Classification Problems#

CSC/DSC 340 Week 4 Slides

Author: Dr. Julie Butler

Date Created: August 13, 2023

Last Modified: August 14, 2023

What are Classification Problems?#

  • Goal: Determine what “class” a data point belongs to

  • Regression: output can be any real number

  • Classification: output can only be taken from finite and discrete set

Classification Examples#

  • Can the condition of a car be determined from its price and odometer reading?

  • Can the species of a plant or animal be determined from various measurements?

  • Can the sex of an animal be determined from various measurements?

  • Can handwritten numbers be converted to text (MNIST Data Set)?

  • Can pictures of clothes be identified?

  • Can pictures be determined to contain dogs or cats?

Types of Classification Problems#

  • Binimal Classifier: data is sorted into one of two categories

  • Multiclass Classifier: data is sorted into one of three or more categories

  • Multilabel Classifier: data can belong to more than one category

Classifiers#

  • Ridge Classifier (this week)

  • Stochastic Gradient Descent (Hands-On Chapter 3)

  • Support Vector Machines (not covered)

  • Neural Networks/Convolutional Neural Networks (covered later)

Ridge Classifier#

  • Scikit-Learn implementation

  • Using ridge regression but converts it into a classification problem

  • Binomial classification

    • Inputs are mapped to outputs between -1 and 1

    • Class 0 corresponds to a negative output and class 1 corresponds to a positive output

  • Multiclass classification

    • Treat as multi-output regression problem and output with higest value is the category

  • Simple classification algorithm but computationally effecient

Error Metrics#

  • The error metrics we have mean using are not suitable to determine the performance of a classifier

  • New error metrics

    • Accuracy Score

    • Confusion Matrix

    • Other error metrics are covered in Chapter 3 of Hands-On Machine Learning

Accuracy Score#

\[ Score = \frac{Number\ of\ Correct\ Predictions}{Total\ Number\ of\ Data\ Points}\]
  • A score of 1.0 means 100% of the predictions are classified correctly

  • A score of 0.0 means 0% of the predictions are classified correctly

Confusion Matrix#

  • Each row represents an actual class, each column represents a predicted class

  • Numbers of the main diagonal are correct predictions and numbers on the off diagonal elements are in correct predictions image.png Image Source

Example: The Iris Data Set and the Ridge Classifier#

image.png

  • The Iris Data Set is a famous classification data set

  • Each point contains measurements of different parts of the flower and the specific variety of iris it belongs to

  • Goal is to predict what type of iris each flower is

  • Image Source

##############################
##          IMPORTS         ##
##############################
import numpy as np
import pandas as pd
import seaborn as sns
import matplotlib.pyplot as plt
from sklearn.datasets import load_iris
from sklearn.metrics import confusion_matrix
from sklearn.preprocessing import StandardScaler
from sklearn.linear_model import RidgeClassifier
from sklearn.model_selection import train_test_split
# Load the iris dataset from sklearn
iris = load_iris()

§ Task instructions
According to the classification slides, what do the rows and the columns of a confusion matrix each represent?

§ Source data
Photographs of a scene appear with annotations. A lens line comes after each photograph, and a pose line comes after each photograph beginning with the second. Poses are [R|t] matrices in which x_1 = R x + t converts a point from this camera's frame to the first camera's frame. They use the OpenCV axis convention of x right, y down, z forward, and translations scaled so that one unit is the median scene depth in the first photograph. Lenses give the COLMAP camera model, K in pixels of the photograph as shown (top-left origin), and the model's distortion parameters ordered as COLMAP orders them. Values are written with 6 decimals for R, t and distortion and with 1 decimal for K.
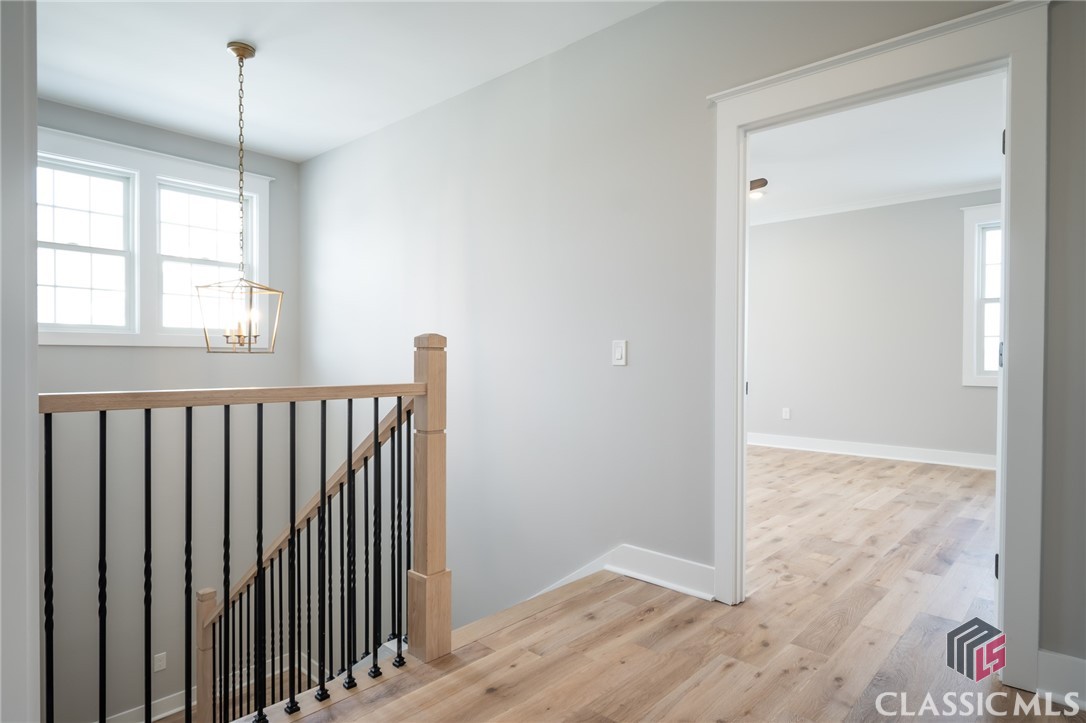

§ Solution
Each row represents an actual class, and each column represents a predicted class.